● **BRIEF**: Below are entries; print them exactly from the first line through the one containing "staining of human".

Data extracted from a collection:
..............................

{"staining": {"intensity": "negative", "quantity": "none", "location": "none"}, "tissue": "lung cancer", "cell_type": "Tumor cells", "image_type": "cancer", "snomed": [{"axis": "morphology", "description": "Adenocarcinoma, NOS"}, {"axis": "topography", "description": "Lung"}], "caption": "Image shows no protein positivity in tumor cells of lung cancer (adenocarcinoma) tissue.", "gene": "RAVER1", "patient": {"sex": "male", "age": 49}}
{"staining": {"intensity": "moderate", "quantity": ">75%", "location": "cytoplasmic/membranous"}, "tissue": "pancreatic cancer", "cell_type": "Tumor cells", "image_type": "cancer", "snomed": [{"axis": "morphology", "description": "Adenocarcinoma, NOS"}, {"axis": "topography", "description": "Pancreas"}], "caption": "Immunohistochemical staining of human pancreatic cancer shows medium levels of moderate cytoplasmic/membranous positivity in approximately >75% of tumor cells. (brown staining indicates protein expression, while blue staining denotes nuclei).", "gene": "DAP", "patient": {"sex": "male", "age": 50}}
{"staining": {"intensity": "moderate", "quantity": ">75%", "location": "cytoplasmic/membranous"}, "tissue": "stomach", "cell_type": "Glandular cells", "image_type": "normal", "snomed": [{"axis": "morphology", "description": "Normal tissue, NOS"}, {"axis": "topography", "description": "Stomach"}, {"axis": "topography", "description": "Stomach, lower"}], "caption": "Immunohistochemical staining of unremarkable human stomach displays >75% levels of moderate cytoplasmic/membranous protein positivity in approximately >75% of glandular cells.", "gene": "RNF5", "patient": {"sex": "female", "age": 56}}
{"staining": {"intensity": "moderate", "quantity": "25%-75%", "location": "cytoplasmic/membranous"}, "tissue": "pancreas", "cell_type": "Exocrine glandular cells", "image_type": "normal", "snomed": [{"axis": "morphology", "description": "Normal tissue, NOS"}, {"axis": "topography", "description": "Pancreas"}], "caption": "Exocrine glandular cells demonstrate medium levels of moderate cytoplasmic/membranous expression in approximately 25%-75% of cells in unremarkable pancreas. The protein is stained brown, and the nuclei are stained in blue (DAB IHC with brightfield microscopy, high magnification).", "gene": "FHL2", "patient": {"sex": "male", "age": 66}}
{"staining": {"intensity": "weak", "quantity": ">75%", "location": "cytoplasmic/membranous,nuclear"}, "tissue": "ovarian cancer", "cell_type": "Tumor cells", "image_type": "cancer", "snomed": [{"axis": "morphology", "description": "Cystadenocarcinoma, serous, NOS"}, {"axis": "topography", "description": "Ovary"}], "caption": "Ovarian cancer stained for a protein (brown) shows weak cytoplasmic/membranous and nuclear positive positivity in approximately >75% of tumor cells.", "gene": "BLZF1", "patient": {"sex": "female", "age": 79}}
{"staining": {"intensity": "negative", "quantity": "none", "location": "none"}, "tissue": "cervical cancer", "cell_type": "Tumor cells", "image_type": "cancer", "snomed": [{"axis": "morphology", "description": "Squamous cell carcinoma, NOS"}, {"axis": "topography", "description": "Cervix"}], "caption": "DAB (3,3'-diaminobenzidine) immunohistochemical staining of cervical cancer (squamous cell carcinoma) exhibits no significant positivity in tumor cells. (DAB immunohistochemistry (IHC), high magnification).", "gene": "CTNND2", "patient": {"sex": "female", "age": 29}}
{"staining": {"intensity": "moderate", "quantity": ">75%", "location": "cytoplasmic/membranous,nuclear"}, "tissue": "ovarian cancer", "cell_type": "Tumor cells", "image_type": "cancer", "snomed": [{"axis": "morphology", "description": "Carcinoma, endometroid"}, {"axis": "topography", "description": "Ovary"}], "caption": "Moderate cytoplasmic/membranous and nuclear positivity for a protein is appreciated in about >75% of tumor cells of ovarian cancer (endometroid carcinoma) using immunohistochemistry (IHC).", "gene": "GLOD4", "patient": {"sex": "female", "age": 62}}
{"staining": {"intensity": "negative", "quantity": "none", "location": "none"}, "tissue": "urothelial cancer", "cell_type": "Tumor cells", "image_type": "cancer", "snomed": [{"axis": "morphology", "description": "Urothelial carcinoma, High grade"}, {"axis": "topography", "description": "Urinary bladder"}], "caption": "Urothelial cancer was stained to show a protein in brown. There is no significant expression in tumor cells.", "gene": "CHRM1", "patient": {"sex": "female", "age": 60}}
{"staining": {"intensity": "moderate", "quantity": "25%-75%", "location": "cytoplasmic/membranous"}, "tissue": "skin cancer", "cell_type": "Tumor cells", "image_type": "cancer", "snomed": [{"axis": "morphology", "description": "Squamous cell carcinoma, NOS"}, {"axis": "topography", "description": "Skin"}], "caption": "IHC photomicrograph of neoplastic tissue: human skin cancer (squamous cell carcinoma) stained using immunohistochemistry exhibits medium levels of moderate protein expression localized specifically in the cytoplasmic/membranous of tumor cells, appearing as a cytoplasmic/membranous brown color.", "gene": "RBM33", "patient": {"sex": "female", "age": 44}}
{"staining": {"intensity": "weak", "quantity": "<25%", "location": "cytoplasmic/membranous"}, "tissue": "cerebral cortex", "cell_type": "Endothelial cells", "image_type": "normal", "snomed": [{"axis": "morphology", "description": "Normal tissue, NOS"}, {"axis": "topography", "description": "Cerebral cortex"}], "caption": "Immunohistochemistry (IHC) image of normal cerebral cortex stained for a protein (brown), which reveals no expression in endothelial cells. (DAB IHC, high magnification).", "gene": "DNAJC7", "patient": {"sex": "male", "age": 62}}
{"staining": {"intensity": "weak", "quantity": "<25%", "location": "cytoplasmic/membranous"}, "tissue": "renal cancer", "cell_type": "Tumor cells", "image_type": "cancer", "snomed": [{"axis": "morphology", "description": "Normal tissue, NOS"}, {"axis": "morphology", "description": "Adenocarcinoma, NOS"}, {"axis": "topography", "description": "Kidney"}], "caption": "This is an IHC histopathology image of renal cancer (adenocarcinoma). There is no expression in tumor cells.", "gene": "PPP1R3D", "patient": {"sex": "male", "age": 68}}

..............................

● **ANSWER SECTION**:
{"staining": {"intensity": "negative", "quantity": "none", "location": "none"}, "tissue": "lung cancer", "cell_type": "Tumor cells", "image_type": "cancer", "snomed": [{"axis": "morphology", "description": "Adenocarcinoma, NOS"}, {"axis": "topography", "description": "Lung"}], "caption": "Image shows no protein positivity in tumor cells of lung cancer (adenocarcinoma) tissue.", "gene": "RAVER1", "patient": {"sex": "male", "age": 49}}
{"staining": {"intensity": "moderate", "quantity": ">75%", "location": "cytoplasmic/membranous"}, "tissue": "pancreatic cancer", "cell_type": "Tumor cells", "image_type": "cancer", "snomed": [{"axis": "morphology", "description": "Adenocarcinoma, NOS"}, {"axis": "topography", "description": "Pancreas"}], "caption": "Immunohistochemical staining of human pancreatic cancer shows medium levels of moderate cytoplasmic/membranous positivity in approximately >75% of tumor cells. (brown staining indicates protein expression, while blue staining denotes nuclei).", "gene": "DAP", "patient": {"sex": "male", "age": 50}}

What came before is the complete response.